ひんやりとした空調が肌に心地よく、伊坂の緊張も少しやわらぐ。
店内には、所狭しと並んだプラモデルの箱と、補修パーツ、工具類。この空間に入るだけで、彼のテンションは勝手に上がっていく。
「うわ、これ出てたんだ……」
目を輝かせて店内を歩き回る伊坂の後ろを、葛西はついてきていた。
ときおり「へえ」とか「それ高そうだな」と、控えめに相づちを打つ。
話を合わせてくれているだけなのか、それとも本当に興味を持っているのか。分からないけど、気を使っているようなイヤな感じはなかった。
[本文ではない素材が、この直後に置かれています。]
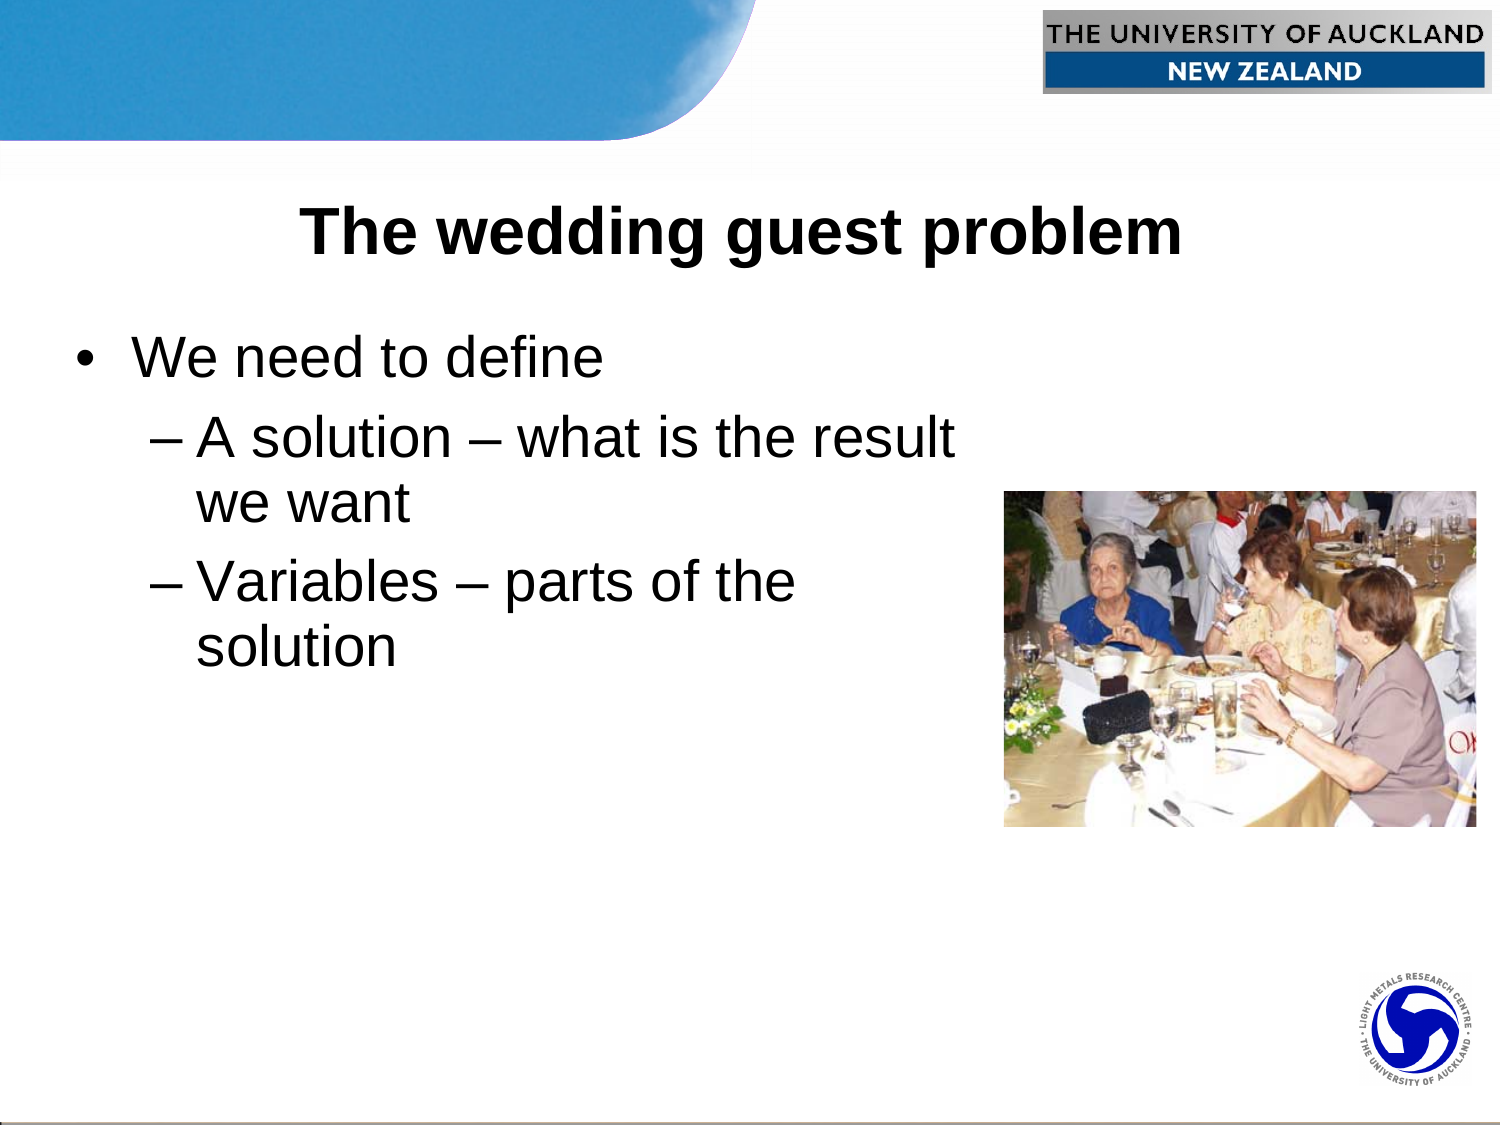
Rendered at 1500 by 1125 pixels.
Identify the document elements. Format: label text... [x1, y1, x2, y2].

「これ、可動がすごいんですよ! この関節、信じられないくらい滑らかに動くんです!」
「関節か……。ロボットの命だもんな」
「そうなんです! わかってますね、葛西さん!」
伊坂は感激して身を乗り出した。誰かとプラモデルの話をして、こんなに盛り上がれたのは、久しぶり――いや、初めてかもしれない。
結局、伊坂は一つ、葛西も「せっかくだし」と一つ選んで購入する。
レジで袋を受け取り、ふたりは並んで外に出た。
そのときだった。
ふいに、葛西が黙った。
会話が止まり、歩く速度もゆるむ。
伊坂は、隣で葛西の表情を盗み見る。けれど、横顔は無表情だった。
なんだか、空気が変わった気がした。
――あれ? なにか……やらかした?
買い物で浮かれすぎたかもしれない。自分の趣味を語りすぎた?
押しつけがましかった? そうだよな、まだ二回しか会ってないのに……。
「あの、俺、なんか……」
思わず問いかけたその瞬間、葛西が立ち止まり、こちらを見た。
「伊坂」
唐突に、名前を呼ばれた。
ビクリと肩が跳ねる。名前を呼ばれるだけで、こんなにも緊張するのか。
「お前、小説書いてるだろ?」
「えっ……!?」
驚きで、思わず足が止まる。
まさか――そんなこと、一言も言っていないのに。
どうして。それに、どうして言い当てたんだろう。
目の前の葛西が、なぜか少し遠い存在に見えた。